Cole learned that love doesn't necessarily last forever back when she was about 18 and her parents' union "imploded." Throughout a suburban New York childhood she describes as idyllic, she'd thought her advertising copywriter father and painter mother had a perfect marriage. "When the marriage ended, it was like a bomb dropping," she says.

In college Cole majored in English, worked a variety of jobs after graduation and eventually developed a career as an editor and writer. She describes her love life during her 20s and 30s as one of "serial monogamy." One serious relationship, with a man who'd also lived through a devastating parental divorce when he was a teenager, seemed to be heading toward the altar. "We had a lot in common," she remembers. "I wanted to marry him, have kids, do the picket-fence-and-family thing. But he was always looking for something else."

Most of her serious liaisons involved cohabiting for a time. "If you love someone, you want to be with him," she explains simply. That didn't mean the next step was tying the knot, though. "I didn't see living together as necessarily leading to marriage," says Cole.
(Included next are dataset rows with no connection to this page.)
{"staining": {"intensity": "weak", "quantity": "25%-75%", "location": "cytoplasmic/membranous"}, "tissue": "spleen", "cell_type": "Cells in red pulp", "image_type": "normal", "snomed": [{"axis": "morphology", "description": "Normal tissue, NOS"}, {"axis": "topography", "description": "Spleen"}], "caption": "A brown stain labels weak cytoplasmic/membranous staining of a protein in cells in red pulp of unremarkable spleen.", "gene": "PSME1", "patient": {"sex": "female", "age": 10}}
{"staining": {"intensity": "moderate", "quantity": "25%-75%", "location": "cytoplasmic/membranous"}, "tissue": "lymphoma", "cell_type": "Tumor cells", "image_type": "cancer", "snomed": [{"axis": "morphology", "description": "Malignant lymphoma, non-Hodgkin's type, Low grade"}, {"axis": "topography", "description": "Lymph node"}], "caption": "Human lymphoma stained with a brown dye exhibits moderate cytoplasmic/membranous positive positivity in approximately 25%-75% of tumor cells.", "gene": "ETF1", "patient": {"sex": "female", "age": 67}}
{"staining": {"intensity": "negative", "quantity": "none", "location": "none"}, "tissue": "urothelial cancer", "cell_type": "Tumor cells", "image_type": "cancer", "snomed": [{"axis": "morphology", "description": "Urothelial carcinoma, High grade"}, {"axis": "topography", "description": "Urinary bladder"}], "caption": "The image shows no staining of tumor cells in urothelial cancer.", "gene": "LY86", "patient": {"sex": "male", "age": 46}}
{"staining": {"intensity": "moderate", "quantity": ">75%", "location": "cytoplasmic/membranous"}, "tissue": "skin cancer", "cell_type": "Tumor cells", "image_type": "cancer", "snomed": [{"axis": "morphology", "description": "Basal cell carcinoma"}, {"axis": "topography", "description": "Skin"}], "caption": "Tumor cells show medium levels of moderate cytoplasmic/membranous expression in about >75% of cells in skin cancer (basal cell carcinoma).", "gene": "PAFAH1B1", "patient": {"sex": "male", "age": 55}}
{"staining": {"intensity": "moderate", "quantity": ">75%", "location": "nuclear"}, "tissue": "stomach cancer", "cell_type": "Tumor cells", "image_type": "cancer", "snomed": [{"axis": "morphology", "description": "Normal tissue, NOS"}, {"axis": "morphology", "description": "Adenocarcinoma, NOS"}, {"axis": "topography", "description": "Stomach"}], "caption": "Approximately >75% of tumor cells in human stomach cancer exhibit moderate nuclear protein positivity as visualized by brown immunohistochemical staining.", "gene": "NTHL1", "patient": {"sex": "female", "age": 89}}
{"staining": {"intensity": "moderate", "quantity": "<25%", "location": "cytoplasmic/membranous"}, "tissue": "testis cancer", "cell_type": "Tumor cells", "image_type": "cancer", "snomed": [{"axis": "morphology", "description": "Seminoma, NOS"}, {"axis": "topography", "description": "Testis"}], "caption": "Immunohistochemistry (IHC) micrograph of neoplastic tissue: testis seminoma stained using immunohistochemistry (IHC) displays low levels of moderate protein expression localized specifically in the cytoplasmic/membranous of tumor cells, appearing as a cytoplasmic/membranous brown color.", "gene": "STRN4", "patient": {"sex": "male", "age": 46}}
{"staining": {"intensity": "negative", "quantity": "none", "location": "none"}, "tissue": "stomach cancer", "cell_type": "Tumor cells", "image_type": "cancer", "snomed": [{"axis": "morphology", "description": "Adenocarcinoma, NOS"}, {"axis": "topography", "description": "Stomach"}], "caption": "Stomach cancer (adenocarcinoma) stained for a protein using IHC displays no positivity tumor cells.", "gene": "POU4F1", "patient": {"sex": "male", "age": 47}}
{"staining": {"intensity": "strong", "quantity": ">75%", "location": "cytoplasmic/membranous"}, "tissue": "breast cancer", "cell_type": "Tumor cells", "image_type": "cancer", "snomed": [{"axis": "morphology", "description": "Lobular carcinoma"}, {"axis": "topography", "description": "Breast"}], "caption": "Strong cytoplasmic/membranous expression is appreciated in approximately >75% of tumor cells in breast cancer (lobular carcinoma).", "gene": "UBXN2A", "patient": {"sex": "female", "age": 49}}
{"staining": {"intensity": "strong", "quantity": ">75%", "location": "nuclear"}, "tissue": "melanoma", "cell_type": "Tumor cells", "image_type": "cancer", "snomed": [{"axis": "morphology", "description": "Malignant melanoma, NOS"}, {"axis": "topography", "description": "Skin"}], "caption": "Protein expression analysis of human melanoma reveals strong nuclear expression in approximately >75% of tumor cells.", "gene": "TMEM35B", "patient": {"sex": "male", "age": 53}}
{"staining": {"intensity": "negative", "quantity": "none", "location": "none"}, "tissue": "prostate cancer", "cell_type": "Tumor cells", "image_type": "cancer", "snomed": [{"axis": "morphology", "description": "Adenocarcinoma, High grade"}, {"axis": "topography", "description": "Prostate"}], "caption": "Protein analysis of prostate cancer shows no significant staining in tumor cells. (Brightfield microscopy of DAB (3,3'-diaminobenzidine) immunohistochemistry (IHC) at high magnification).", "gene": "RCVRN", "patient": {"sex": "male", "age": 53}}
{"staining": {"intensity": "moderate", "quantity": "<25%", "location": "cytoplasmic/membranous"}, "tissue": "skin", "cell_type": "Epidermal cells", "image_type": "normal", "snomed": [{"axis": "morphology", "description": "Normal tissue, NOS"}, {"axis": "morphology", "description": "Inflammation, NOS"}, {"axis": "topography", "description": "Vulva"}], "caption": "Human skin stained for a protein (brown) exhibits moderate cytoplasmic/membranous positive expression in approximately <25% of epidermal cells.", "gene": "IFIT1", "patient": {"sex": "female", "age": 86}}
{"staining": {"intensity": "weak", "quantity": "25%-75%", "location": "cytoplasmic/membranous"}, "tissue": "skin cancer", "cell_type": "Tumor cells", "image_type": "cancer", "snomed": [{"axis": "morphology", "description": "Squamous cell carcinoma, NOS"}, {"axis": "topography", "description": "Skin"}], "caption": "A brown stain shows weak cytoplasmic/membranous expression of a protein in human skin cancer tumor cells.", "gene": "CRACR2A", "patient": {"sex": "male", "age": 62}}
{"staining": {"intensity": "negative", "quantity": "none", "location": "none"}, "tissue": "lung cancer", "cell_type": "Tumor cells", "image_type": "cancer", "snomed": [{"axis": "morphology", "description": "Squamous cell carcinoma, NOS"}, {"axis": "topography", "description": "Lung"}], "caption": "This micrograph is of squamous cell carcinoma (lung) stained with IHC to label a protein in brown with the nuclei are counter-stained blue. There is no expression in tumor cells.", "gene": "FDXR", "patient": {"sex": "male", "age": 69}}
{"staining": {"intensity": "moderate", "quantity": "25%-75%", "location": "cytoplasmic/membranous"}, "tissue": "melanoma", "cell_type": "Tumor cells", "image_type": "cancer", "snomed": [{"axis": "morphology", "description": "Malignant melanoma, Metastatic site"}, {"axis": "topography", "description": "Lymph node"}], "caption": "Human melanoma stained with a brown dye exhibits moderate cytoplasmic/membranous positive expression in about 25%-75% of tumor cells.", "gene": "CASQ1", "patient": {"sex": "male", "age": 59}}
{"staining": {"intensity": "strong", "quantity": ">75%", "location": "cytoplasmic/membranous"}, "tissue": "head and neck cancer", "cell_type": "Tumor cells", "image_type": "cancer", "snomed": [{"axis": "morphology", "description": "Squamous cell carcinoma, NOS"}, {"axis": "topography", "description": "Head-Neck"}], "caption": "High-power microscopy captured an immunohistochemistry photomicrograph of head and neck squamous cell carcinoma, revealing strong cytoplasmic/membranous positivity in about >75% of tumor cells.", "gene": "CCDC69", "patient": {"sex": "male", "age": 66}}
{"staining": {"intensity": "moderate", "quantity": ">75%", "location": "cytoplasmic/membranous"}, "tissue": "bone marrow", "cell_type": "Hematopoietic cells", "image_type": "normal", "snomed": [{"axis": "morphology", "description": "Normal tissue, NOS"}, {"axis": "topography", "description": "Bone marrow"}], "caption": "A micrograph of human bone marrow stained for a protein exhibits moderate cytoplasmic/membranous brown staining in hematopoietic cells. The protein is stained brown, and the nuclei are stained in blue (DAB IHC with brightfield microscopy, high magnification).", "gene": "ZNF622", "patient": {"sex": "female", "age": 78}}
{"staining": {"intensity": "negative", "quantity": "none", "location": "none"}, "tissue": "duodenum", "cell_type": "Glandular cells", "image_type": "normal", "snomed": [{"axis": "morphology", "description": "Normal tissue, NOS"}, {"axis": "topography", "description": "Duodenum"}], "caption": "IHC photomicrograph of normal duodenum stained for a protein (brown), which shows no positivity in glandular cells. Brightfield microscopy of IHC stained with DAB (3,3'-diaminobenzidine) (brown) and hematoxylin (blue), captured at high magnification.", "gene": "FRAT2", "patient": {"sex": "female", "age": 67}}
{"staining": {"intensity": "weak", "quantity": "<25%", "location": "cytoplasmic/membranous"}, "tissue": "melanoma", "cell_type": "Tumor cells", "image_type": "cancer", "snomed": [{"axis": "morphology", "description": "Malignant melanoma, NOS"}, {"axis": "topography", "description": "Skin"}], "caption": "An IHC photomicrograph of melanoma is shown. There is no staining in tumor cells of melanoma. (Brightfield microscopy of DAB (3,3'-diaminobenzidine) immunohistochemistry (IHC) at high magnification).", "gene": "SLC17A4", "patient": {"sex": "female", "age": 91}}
Cole met Monaghan, a musician and native of Ireland, in 1993, when she was 35 and still thinking about the possibility of having children. "He didn't want to make parenthood a part of his life, and I knew that if I stayed with him, that would have to be my choice, too," she says. On the plus side, being childless meant the two felt freer to live together without marrying -- a state Cole thinks of primarily as a way to provide stability for children.

Until recently Cole and Monaghan lived near New York City, where she was the couple's primary breadwinner. "My job has always been a big part of who I am," she explains. "I like being responsible."

The two kept separate bank accounts and found it easy to split up their expenses. "It's according to what each of us can afford," she says. "Neither of us has ever had a problem with that. We trust each other."

Several years ago the couple made the decision to move someplace warmer and found the big old house in Gastonia, North Carolina, that they now share with a menagerie of cats and dogs. Then Cole lost her job, and Monaghan went to work at a local radio station, making him the breadwinner. "Slowing down for a while has been good," admits Cole. "I finally have time to cook, but I'm a dreadful housekeeper."

Cole's only dissatisfaction with cohabiting is that it has put them in a social and legal netherworld. "If Monty became ill, I couldn't decide what would happen to him, and vice versa," she says. "We need to see a lawyer and figure out what we must do to be able to make these choices for each other." And she sometimes feels uneasy when she has to introduce him in social situations. Whereas he's comfortable calling her his girlfriend, she often refers to him as her husband since it's easier than having to explain. "What else do you say? There's just no good term."

She admits to moments of regret about not having had children. "Over the years it's been hard when old friends got married and had kids and that was all they talked about," she says. "It was as though they got on one bus and I got on another. But every era that passes in your life includes something you'll never do. It was sad, but not tragic."

Overall, she says, the choices she has made have given her a happy life. "This is the right relationship for me," she says. "I'm not opposed to marriage, but I don't need it. Monty and I are together because we want to be."